The Prague Conservatoire cannot boast of having had Antonín Dvořák as a student because Dvořák graduated from Prague’s Organ School, but the conservatoire did hire him as a teacher. When the composer arrived at the conservatoire, he was nearly 50 years old and at the zenith of his career. He soon received another offer, which he accepted after much deliberation: the position of director of the National Conservatory of Music in New York. For this reason, Dvořák took a leave of absence from his Prague position from 1892 to 1895, after which he returned to teaching in Prague, and from 1901 until the end of his life he served simultaneously as the school’s director. Before departing for America, Dvořák gave a unique farewell concert tour that lasted nearly half a year. The programmes of the 40 concerts in Bohemian and Moravian towns consisted almost exclusively of Dvořák’s chamber music, most frequently featuring his piano trios played by Prague Conservatoire professors: violinist Ferdinand Lachner, cellist Hanuš Wihan, and the composer at the piano. In Dvořák’s oeuvre, there are four preserved piano trios. He wrote his second trio, the Piano Trio in G minor, Op. 26, in January 1876, less than a year after his first trio, from which it greatly differs. Dvořák was constantly driven headlong by his innate desire to discover, experiment, and solve difficult problems.
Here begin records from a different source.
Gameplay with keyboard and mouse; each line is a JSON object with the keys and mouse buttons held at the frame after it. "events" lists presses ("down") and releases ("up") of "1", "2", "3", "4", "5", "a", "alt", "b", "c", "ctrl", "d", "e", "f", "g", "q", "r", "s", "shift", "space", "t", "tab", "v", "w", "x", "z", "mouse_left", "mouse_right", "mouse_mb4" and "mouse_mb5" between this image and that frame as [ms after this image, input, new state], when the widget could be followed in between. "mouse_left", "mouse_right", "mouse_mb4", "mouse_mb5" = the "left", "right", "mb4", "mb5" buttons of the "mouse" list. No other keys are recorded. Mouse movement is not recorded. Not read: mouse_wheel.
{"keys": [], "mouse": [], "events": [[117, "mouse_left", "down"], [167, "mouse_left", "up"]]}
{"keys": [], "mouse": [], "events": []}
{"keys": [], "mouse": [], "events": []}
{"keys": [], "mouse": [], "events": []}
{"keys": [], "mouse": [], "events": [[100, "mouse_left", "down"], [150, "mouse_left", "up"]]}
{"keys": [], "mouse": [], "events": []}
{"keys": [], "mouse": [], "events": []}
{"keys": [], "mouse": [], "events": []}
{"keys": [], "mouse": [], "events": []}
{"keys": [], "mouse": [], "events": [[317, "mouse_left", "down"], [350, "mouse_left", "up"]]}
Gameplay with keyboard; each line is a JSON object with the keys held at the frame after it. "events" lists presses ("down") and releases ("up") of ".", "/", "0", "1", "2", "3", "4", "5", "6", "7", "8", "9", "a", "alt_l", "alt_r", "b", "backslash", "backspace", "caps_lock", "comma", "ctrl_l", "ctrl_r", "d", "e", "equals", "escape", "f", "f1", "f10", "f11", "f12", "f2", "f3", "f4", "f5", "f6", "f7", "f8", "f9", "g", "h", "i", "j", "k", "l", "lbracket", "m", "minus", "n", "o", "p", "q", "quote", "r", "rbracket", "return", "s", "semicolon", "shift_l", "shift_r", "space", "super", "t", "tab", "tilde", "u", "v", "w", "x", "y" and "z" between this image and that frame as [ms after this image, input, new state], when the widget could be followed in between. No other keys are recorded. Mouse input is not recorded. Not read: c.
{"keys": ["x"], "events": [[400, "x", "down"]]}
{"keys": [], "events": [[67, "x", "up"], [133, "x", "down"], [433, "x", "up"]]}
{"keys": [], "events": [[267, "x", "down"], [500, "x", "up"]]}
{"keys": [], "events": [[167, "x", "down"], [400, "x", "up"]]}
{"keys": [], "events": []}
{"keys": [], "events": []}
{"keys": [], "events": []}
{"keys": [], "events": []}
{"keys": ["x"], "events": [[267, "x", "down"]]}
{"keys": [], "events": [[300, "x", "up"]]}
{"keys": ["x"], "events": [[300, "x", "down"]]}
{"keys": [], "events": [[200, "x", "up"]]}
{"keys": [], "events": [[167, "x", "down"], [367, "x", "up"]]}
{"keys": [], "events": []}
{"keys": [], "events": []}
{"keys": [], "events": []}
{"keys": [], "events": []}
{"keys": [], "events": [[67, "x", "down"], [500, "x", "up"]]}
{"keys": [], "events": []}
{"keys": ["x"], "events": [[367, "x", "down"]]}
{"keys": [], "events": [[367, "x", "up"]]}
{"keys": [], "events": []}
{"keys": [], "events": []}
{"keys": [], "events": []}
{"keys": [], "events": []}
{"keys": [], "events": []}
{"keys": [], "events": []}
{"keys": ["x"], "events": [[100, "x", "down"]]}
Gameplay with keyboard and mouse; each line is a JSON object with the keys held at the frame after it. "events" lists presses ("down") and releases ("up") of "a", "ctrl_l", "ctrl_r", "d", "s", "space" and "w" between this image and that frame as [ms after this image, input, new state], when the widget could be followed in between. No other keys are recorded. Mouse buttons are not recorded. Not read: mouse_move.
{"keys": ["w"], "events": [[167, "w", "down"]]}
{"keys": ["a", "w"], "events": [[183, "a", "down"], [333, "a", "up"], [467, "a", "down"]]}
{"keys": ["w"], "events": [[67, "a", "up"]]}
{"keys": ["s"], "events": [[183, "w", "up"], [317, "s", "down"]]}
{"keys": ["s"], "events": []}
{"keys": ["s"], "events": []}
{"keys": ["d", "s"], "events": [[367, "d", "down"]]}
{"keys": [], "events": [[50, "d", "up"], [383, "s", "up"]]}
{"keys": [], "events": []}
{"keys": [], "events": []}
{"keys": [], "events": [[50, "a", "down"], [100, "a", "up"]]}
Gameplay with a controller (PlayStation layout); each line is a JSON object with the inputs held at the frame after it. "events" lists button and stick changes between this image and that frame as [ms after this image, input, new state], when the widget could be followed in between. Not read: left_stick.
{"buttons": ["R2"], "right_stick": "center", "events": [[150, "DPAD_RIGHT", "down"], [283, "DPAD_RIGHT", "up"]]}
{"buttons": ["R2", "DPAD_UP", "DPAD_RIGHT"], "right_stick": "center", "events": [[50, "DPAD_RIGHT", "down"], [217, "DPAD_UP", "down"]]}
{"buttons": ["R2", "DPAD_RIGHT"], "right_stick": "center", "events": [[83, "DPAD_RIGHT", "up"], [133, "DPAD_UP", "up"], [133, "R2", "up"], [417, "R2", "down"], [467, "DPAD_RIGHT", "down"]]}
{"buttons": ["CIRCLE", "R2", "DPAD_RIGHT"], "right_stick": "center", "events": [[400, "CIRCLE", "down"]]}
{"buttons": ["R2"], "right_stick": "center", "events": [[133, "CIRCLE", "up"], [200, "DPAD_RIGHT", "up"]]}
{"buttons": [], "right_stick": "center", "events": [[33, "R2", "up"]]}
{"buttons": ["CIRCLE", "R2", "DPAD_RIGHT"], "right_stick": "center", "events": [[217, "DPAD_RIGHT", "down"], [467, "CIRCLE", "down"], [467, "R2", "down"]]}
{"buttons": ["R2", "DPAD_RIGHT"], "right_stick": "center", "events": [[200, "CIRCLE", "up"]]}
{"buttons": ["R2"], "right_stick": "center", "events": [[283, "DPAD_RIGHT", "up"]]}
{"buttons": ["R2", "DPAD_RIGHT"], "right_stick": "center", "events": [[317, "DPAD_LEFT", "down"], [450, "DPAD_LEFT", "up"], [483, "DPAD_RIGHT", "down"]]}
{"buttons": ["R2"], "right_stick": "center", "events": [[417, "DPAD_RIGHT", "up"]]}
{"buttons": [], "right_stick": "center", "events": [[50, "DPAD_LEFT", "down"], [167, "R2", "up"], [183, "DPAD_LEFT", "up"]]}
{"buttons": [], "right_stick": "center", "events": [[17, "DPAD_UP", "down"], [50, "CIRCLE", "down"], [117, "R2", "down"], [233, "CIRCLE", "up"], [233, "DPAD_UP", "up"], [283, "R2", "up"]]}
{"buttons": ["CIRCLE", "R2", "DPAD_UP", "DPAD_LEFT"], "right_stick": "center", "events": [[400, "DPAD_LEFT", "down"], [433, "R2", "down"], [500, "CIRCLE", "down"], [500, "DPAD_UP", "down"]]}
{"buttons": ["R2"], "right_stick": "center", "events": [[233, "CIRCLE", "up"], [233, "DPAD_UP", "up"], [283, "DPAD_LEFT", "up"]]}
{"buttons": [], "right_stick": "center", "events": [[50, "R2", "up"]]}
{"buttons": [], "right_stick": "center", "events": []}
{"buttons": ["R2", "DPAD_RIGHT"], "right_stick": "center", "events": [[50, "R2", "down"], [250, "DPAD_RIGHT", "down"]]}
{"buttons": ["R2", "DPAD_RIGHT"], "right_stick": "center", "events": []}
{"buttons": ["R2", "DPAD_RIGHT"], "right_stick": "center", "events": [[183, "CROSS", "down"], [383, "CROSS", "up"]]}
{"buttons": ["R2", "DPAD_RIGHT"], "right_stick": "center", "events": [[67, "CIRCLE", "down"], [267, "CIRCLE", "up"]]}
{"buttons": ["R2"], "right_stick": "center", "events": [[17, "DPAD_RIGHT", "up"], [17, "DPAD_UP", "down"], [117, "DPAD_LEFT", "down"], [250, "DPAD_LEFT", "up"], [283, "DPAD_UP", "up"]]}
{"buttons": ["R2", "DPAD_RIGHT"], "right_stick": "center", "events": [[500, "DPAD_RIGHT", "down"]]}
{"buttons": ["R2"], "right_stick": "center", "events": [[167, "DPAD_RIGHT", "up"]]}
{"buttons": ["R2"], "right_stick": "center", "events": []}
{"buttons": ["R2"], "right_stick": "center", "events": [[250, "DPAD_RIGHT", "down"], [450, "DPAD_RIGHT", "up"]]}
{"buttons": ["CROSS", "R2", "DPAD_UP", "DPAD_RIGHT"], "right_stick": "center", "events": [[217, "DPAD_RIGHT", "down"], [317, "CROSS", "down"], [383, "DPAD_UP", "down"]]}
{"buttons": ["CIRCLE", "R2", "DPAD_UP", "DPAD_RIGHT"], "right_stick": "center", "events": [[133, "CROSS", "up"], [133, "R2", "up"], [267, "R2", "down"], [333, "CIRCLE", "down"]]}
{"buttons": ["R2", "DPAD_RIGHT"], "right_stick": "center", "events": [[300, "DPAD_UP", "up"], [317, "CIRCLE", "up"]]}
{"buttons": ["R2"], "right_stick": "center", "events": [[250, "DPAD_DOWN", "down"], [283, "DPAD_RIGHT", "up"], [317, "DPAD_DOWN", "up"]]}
A born melodist, Dvořák never suffered from an inadequate supply of tunes, but in this trio he was deliberately economical in using thematic material. No movement has more than two themes, and the second movement is in fact based on just a single theme, and yet there is still sufficient internal contrast. The Piano Trio in G minor was played on the farewell tour in several towns in Bohemia and Moravia. At a concert at the Rudolfinum (18 February 1892), it was performed by the three Prague Conservatoire professors as the opening work on the programme.